Lui sì. È il Suo metodo, la Sua strada.

È a quella strada che bisogna guardare. Sempre, ma ancora di più ora che l’incertezza prende la gola, che si studiano i modi migliori per reagire alle stragi di Parigi, Bamako, Beirut, Tunisi, si cercano le armi per affrontare quella «guerra mondiale a pezzi» di cui parla papa Francesco (e di cui si parla in questo Tracce).
Sembra nulla, pensare che la strada sia tenere lo sguardo fisso su un bambino. Troppo poco rispetto a tutte le analisi, il fare, la lotta a cui la realtà ci chiama. Ma è stato così, letteralmente così che è iniziato a fiorire l’umano. Che inizia a fiorire l’umano.

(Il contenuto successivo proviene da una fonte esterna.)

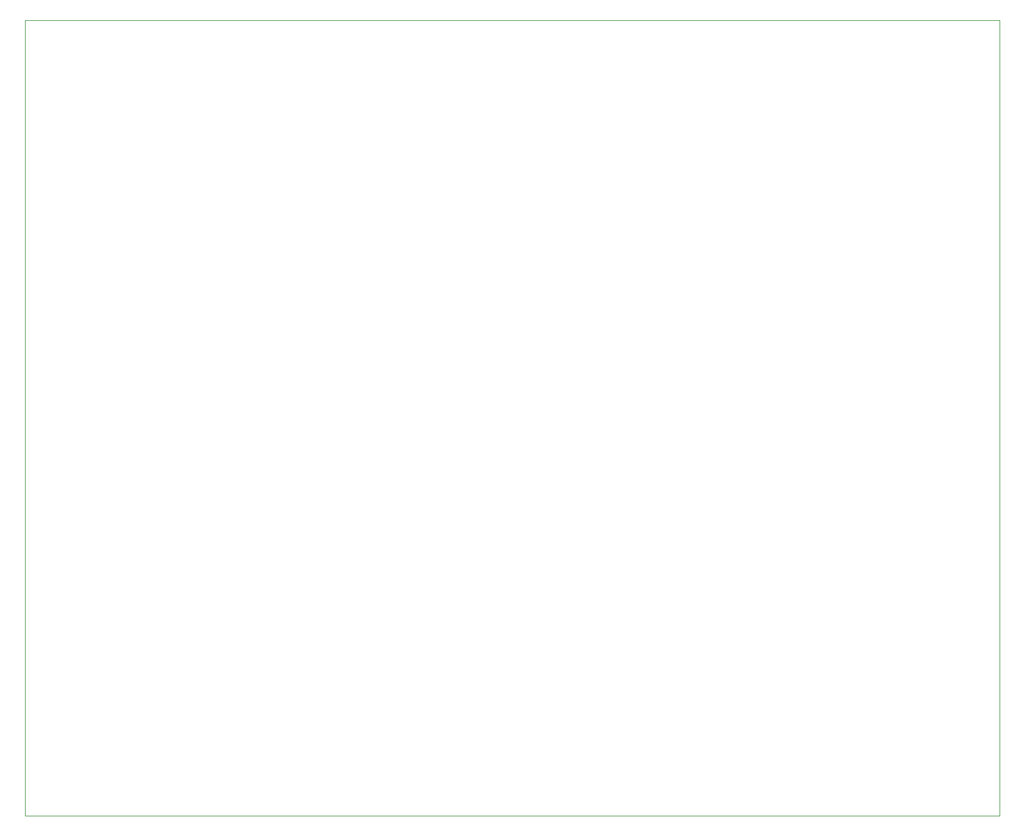
<source format=gbr>
%TF.GenerationSoftware,KiCad,Pcbnew,(6.0.4)*%
%TF.CreationDate,2022-06-08T08:17:39+02:00*%
%TF.ProjectId,PongPCB,506f6e67-5043-4422-9e6b-696361645f70,rev?*%
%TF.SameCoordinates,Original*%
%TF.FileFunction,Profile,NP*%
%FSLAX46Y46*%
G04 Gerber Fmt 4.6, Leading zero omitted, Abs format (unit mm)*
G04 Created by KiCad (PCBNEW (6.0.4)) date 2022-06-08 08:17:39*
%MOMM*%
%LPD*%
G01*
G04 APERTURE LIST*
%TA.AperFunction,Profile*%
%ADD10C,0.100000*%
%TD*%
G04 APERTURE END LIST*
D10*
X74295000Y-155575000D02*
X212725000Y-155575000D01*
X212725000Y-155575000D02*
X212725000Y-42545000D01*
X212725000Y-42545000D02*
X74295000Y-42545000D01*
X74295000Y-42545000D02*
X74295000Y-155575000D01*
M02*

</source>
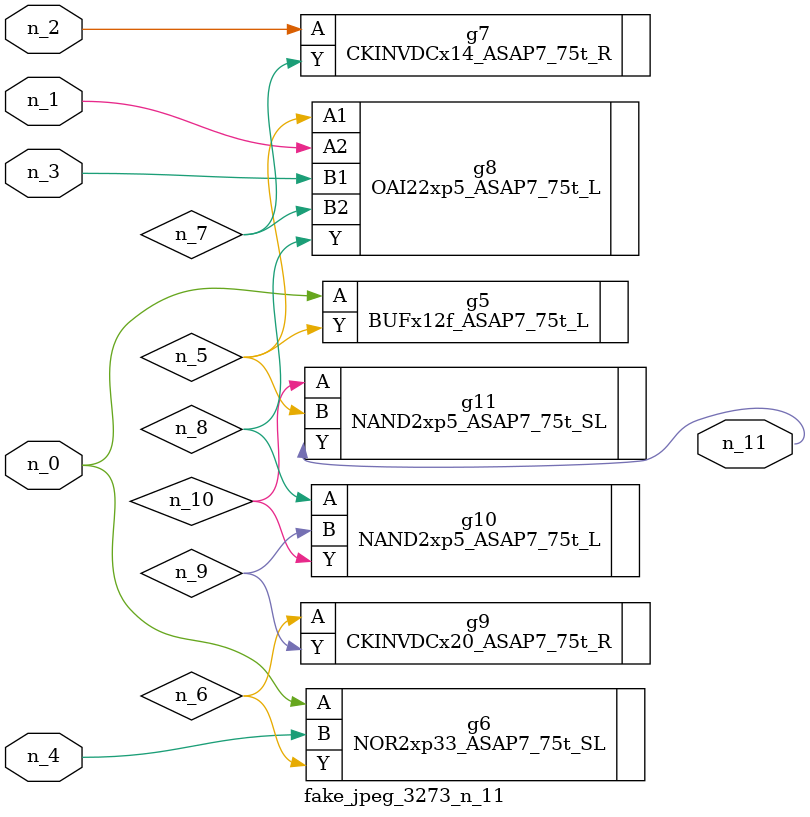
<source format=v>
module fake_jpeg_3273_n_11 (n_3, n_2, n_1, n_0, n_4, n_11);

input n_3;
input n_2;
input n_1;
input n_0;
input n_4;

output n_11;

wire n_10;
wire n_8;
wire n_9;
wire n_6;
wire n_5;
wire n_7;

BUFx12f_ASAP7_75t_L g5 ( 
.A(n_0),
.Y(n_5)
);

NOR2xp33_ASAP7_75t_SL g6 ( 
.A(n_0),
.B(n_4),
.Y(n_6)
);

CKINVDCx14_ASAP7_75t_R g7 ( 
.A(n_2),
.Y(n_7)
);

OAI22xp5_ASAP7_75t_L g8 ( 
.A1(n_5),
.A2(n_1),
.B1(n_3),
.B2(n_7),
.Y(n_8)
);

NAND2xp5_ASAP7_75t_L g10 ( 
.A(n_8),
.B(n_9),
.Y(n_10)
);

CKINVDCx20_ASAP7_75t_R g9 ( 
.A(n_6),
.Y(n_9)
);

NAND2xp5_ASAP7_75t_SL g11 ( 
.A(n_10),
.B(n_5),
.Y(n_11)
);


endmodule
</source>
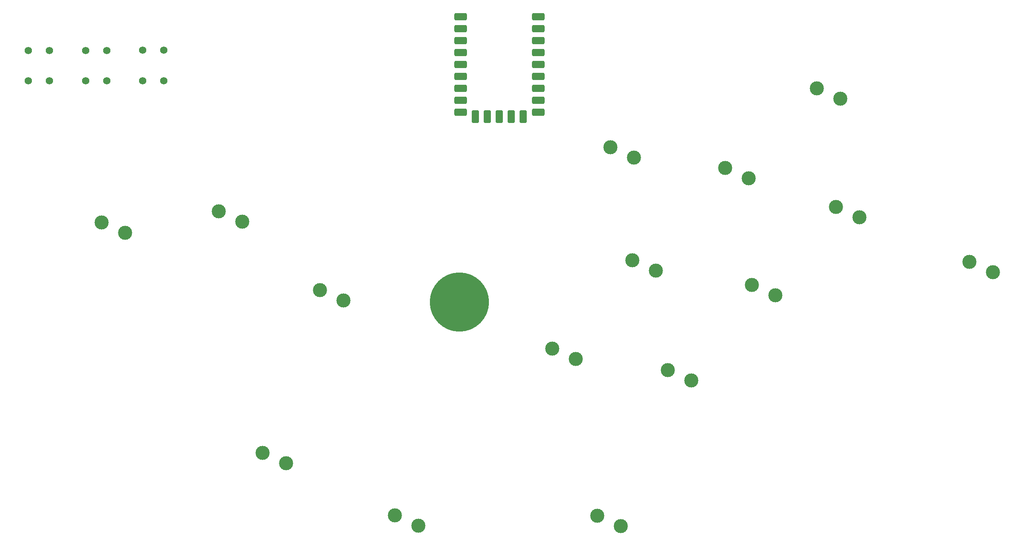
<source format=gbr>
%TF.GenerationSoftware,KiCad,Pcbnew,7.0.7*%
%TF.CreationDate,2023-10-08T10:30:22+09:00*%
%TF.ProjectId,lvls,6c766c73-2e6b-4696-9361-645f70636258,rev?*%
%TF.SameCoordinates,Original*%
%TF.FileFunction,Soldermask,Top*%
%TF.FilePolarity,Negative*%
%FSLAX46Y46*%
G04 Gerber Fmt 4.6, Leading zero omitted, Abs format (unit mm)*
G04 Created by KiCad (PCBNEW 7.0.7) date 2023-10-08 10:30:22*
%MOMM*%
%LPD*%
G01*
G04 APERTURE LIST*
G04 Aperture macros list*
%AMRoundRect*
0 Rectangle with rounded corners*
0 $1 Rounding radius*
0 $2 $3 $4 $5 $6 $7 $8 $9 X,Y pos of 4 corners*
0 Add a 4 corners polygon primitive as box body*
4,1,4,$2,$3,$4,$5,$6,$7,$8,$9,$2,$3,0*
0 Add four circle primitives for the rounded corners*
1,1,$1+$1,$2,$3*
1,1,$1+$1,$4,$5*
1,1,$1+$1,$6,$7*
1,1,$1+$1,$8,$9*
0 Add four rect primitives between the rounded corners*
20,1,$1+$1,$2,$3,$4,$5,0*
20,1,$1+$1,$4,$5,$6,$7,0*
20,1,$1+$1,$6,$7,$8,$9,0*
20,1,$1+$1,$8,$9,$2,$3,0*%
G04 Aperture macros list end*
%ADD10C,1.575000*%
%ADD11C,12.600000*%
%ADD12C,3.000000*%
%ADD13RoundRect,0.400000X-0.966000X-0.400000X0.966000X-0.400000X0.966000X0.400000X-0.966000X0.400000X0*%
%ADD14RoundRect,0.400050X-0.965950X-0.400050X0.965950X-0.400050X0.965950X0.400050X-0.965950X0.400050X0*%
%ADD15RoundRect,0.400000X-0.400000X-0.988000X0.400000X-0.988000X0.400000X0.988000X-0.400000X0.988000X0*%
%ADD16RoundRect,0.393700X-0.393700X-0.994300X0.393700X-0.994300X0.393700X0.994300X-0.393700X0.994300X0*%
G04 APERTURE END LIST*
D10*
%TO.C,S3*%
X66850000Y-32081500D03*
X66850000Y-38581500D03*
X62350000Y-32081500D03*
X62350000Y-38581500D03*
%TD*%
%TO.C,S2*%
X50180000Y-38631500D03*
X50180000Y-32131500D03*
X54680000Y-38631500D03*
X54680000Y-32131500D03*
%TD*%
%TO.C,S1*%
X42480000Y-32131500D03*
X42480000Y-38631500D03*
X37980000Y-32131500D03*
X37980000Y-38631500D03*
%TD*%
D11*
%TO.C,H1*%
X129600000Y-85700000D03*
%TD*%
D12*
%TO.C,SW13*%
X87790000Y-117740000D03*
X92790000Y-119940000D03*
%TD*%
%TO.C,SW15*%
X158920000Y-131100000D03*
X163920000Y-133300000D03*
%TD*%
%TO.C,SW3*%
X53600000Y-68720000D03*
X58600000Y-70920000D03*
%TD*%
D13*
%TO.C,RZ1*%
X146425000Y-24985000D03*
X146425000Y-27525000D03*
X146425000Y-30065000D03*
X146425000Y-32605000D03*
X146425000Y-35145000D03*
D14*
X146425000Y-37685000D03*
X146425000Y-40225000D03*
X146425000Y-42765000D03*
X146425000Y-45305000D03*
D15*
X143219000Y-46203000D03*
D16*
X140679000Y-46203000D03*
X138139000Y-46203000D03*
X135599000Y-46203000D03*
X133059000Y-46203000D03*
D14*
X129853000Y-45305000D03*
X129853000Y-42765000D03*
X129853000Y-40225000D03*
X129853000Y-37685000D03*
X129853000Y-35145000D03*
X129853000Y-32605000D03*
X129853000Y-30065000D03*
X129853000Y-27525000D03*
X129853000Y-24985000D03*
%TD*%
D12*
%TO.C,SW11*%
X173920000Y-100110000D03*
X178920000Y-102310000D03*
%TD*%
%TO.C,SW14*%
X115880000Y-131020000D03*
X120880000Y-133220000D03*
%TD*%
%TO.C,SW8*%
X209670000Y-65440000D03*
X214670000Y-67640000D03*
%TD*%
%TO.C,SW5*%
X99990000Y-83090000D03*
X104990000Y-85290000D03*
%TD*%
%TO.C,SW7*%
X186110000Y-57150000D03*
X191110000Y-59350000D03*
%TD*%
%TO.C,SW10*%
X149350000Y-95580000D03*
X154350000Y-97780000D03*
%TD*%
%TO.C,SW12*%
X191780000Y-82030000D03*
X196780000Y-84230000D03*
%TD*%
%TO.C,SW9*%
X237970000Y-77110000D03*
X242970000Y-79310000D03*
%TD*%
%TO.C,SW6*%
X166340000Y-76800000D03*
X171340000Y-79000000D03*
%TD*%
%TO.C,SW1*%
X205590000Y-40220000D03*
X210590000Y-42420000D03*
%TD*%
%TO.C,SW2*%
X161700000Y-52770000D03*
X166700000Y-54970000D03*
%TD*%
%TO.C,SW4*%
X78490000Y-66340000D03*
X83490000Y-68540000D03*
%TD*%
M02*

</source>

È per questo che il Papa ci chiede di guardare lì, adesso. Di fissare lo sguardo su quel bimbo. Perché in quell’inermità, in quel «Dio che si è svuotato», come ha detto al Convegno della Chiesa italiana a Firenze, c’è una potenza straordinaria. In quell’apparente «segno di debolezza» che è Cristo, il Volto della misericordia, c’è «la qualità dell’onnipotenza di Dio», come ha scritto nella Bolla che indice il Giubileo: tutta la forza con cui Dio dà forma al mondo, di continuo, dentro tutti gli orrori e il male della storia. Non è che il mondo fosse migliore duemila anni fa o mille o duecento. Eppure Lui lo cambia così: un bambino, un uomo. E poi gli uomini che ne sono presi, man mano, nella storia.
È questo il metodo di Dio. Capace di cambiare il mondo passando dall’unica strada possibile: il cuore dell’uomo. Uno alla volta, perché attraverso uno si comunica a tutti. Ogni altra via, che non passi da lì, sarebbe inutile. Ogni altra conquista - di spazi, potere, influenza -, sterile.

Noi avremmo scelto altre strade. Siamo continuamente tentati di sceglierle, attratti dalle nostre idee e da progetti che ci piace immaginare più efficaci. Lui ha scelto questa. La sceglie ogni giorno, ad ogni istante: toccare con la Sua misericordia il cuore di un uomo. Nient’altro. È il Suo metodo, appunto. Abbiamo il Natale in arrivo per festeggiarlo. E un anno speciale davanti - un Anno Santo - per imparare di più che conviene seguirlo.